### Instruction
Find the line with "ID-37, owner: Hannah" in the records below. Copy it and every line after it, up to and including the line with "ID-140: none -> present".

### Data listing

[Start of section]

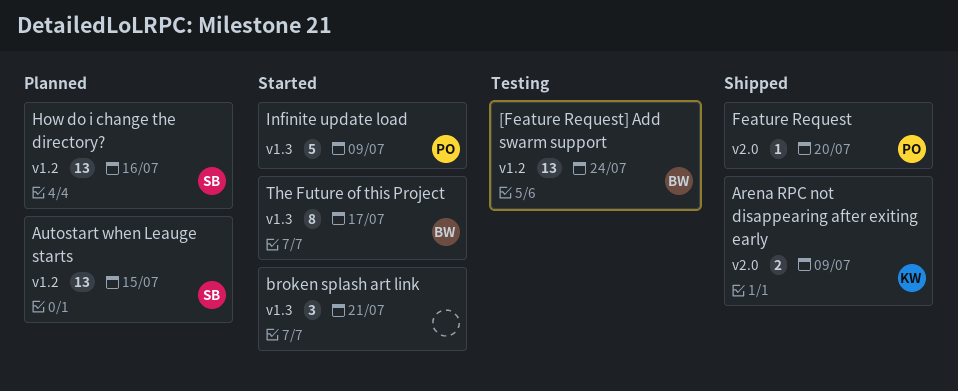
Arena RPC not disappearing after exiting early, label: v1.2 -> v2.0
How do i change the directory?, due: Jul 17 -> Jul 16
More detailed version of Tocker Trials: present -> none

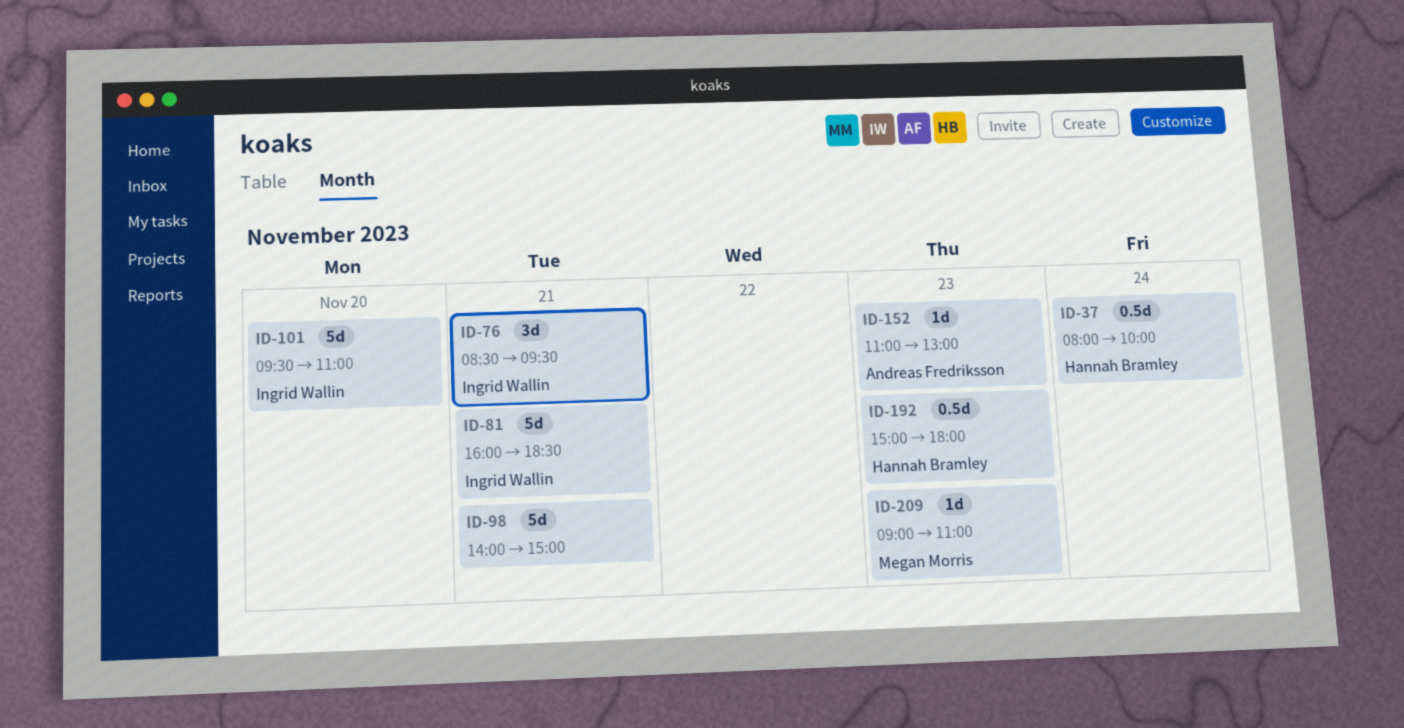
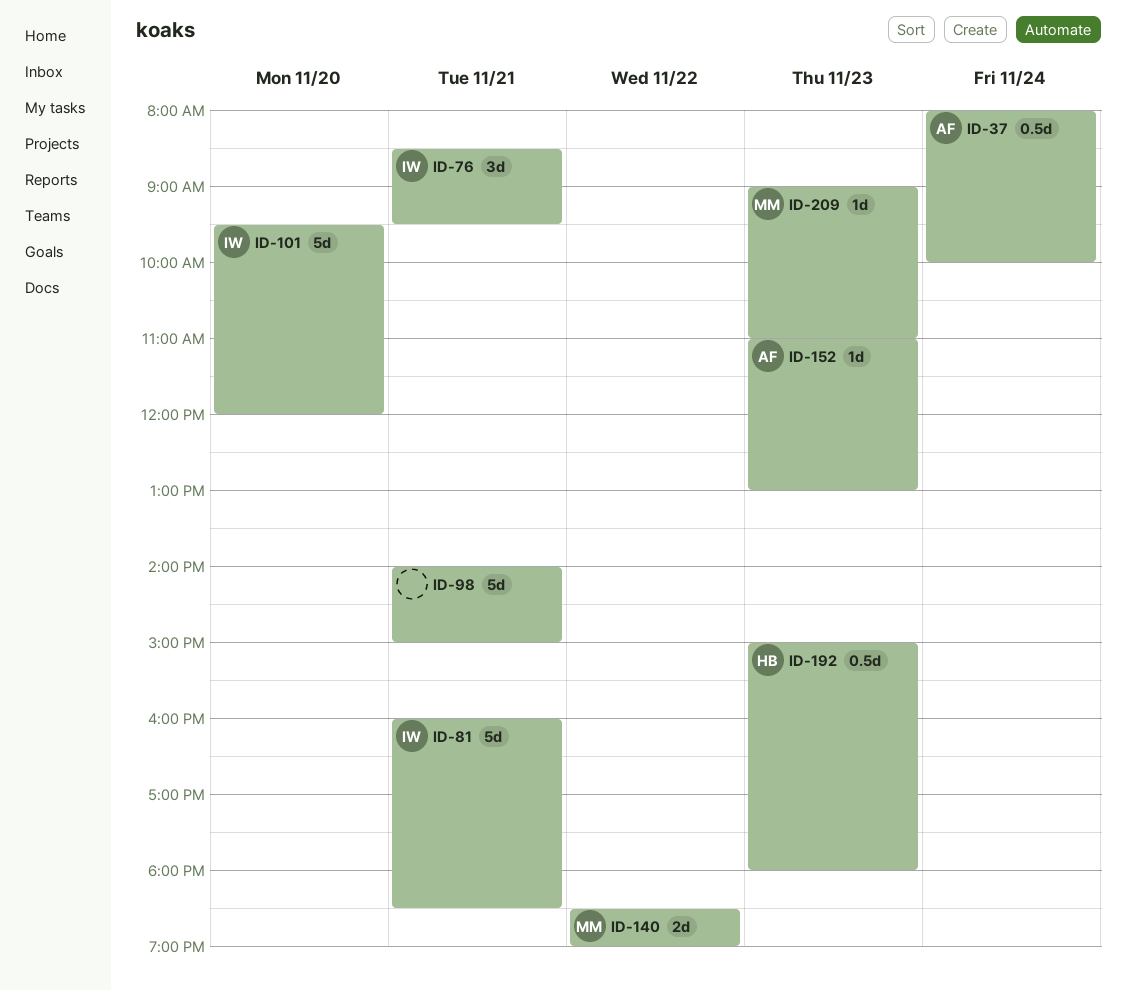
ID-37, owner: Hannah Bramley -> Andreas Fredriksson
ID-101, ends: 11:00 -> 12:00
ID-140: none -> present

[End of section]
[Start of section]

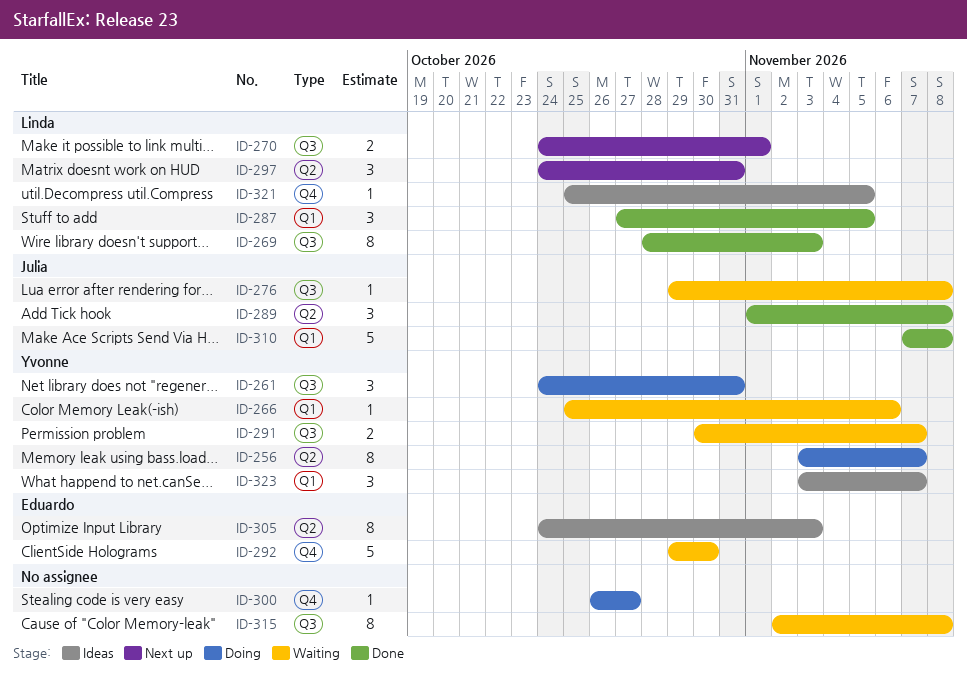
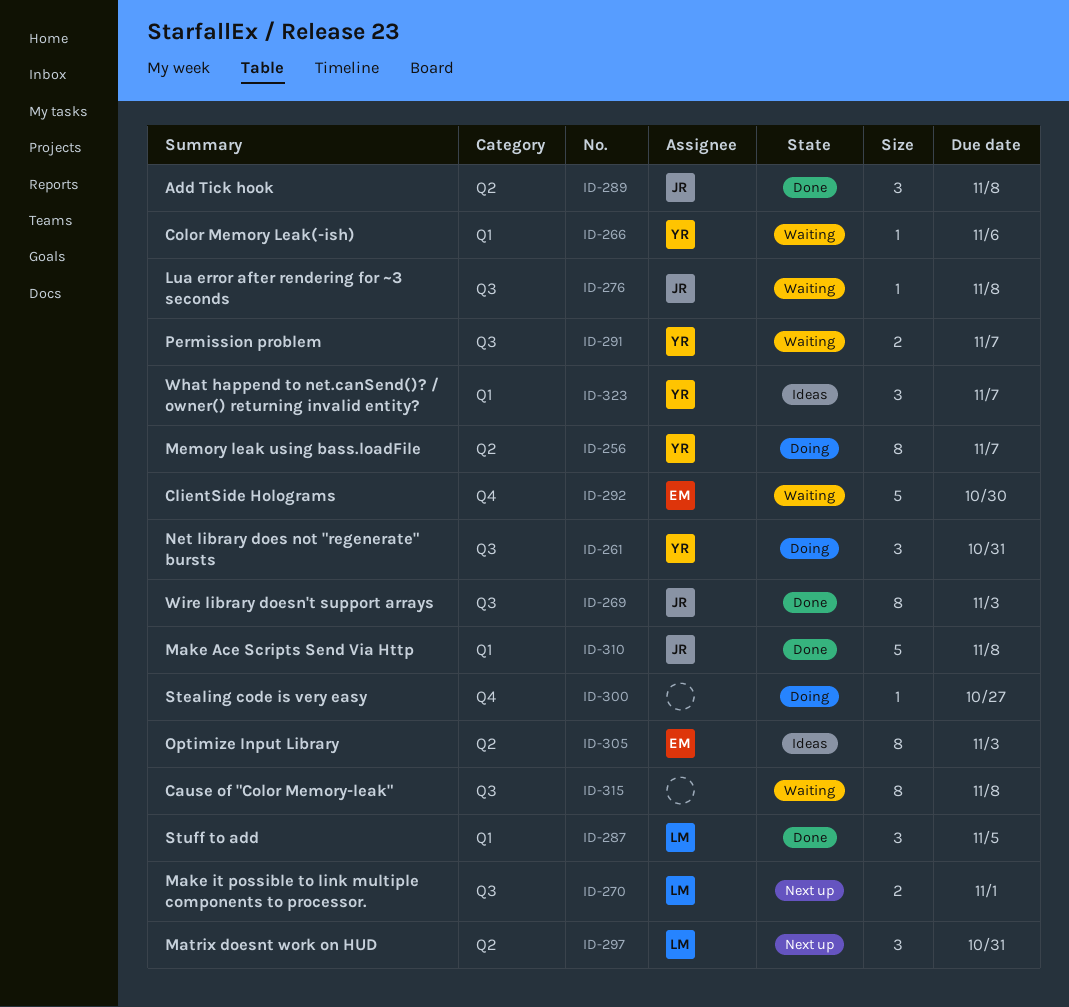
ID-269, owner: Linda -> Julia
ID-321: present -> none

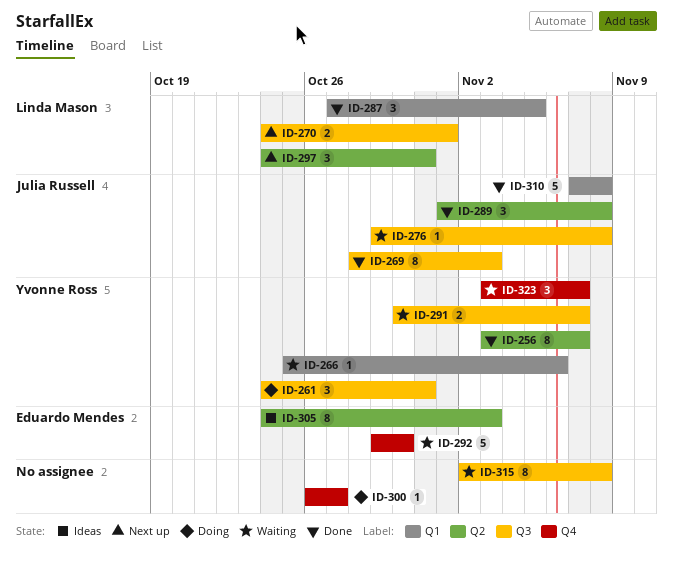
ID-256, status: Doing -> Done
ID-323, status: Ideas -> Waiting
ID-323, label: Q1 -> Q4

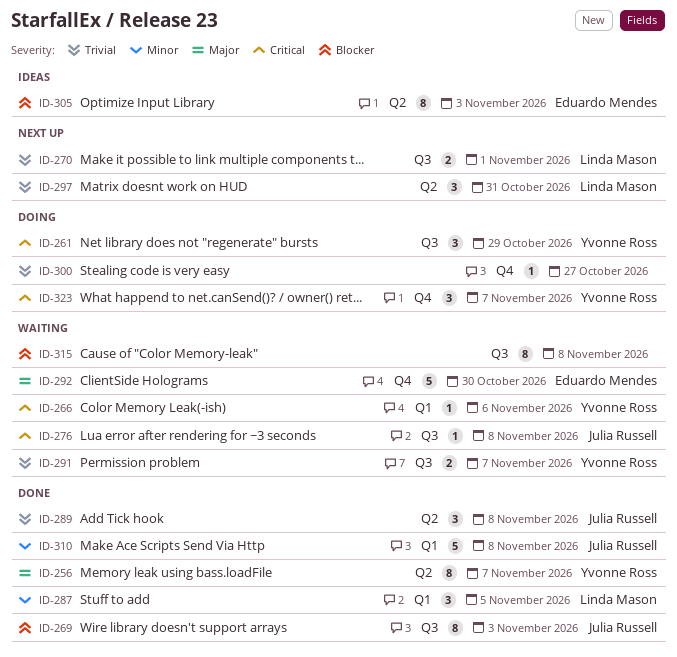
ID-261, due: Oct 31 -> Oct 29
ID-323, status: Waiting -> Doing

[End of section]
[Start of section]

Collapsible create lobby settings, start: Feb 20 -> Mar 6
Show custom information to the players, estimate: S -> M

[End of section]

### Your response
ID-37, owner: Hannah Bramley -> Andreas Fredriksson
ID-101, ends: 11:00 -> 12:00
ID-140: none -> present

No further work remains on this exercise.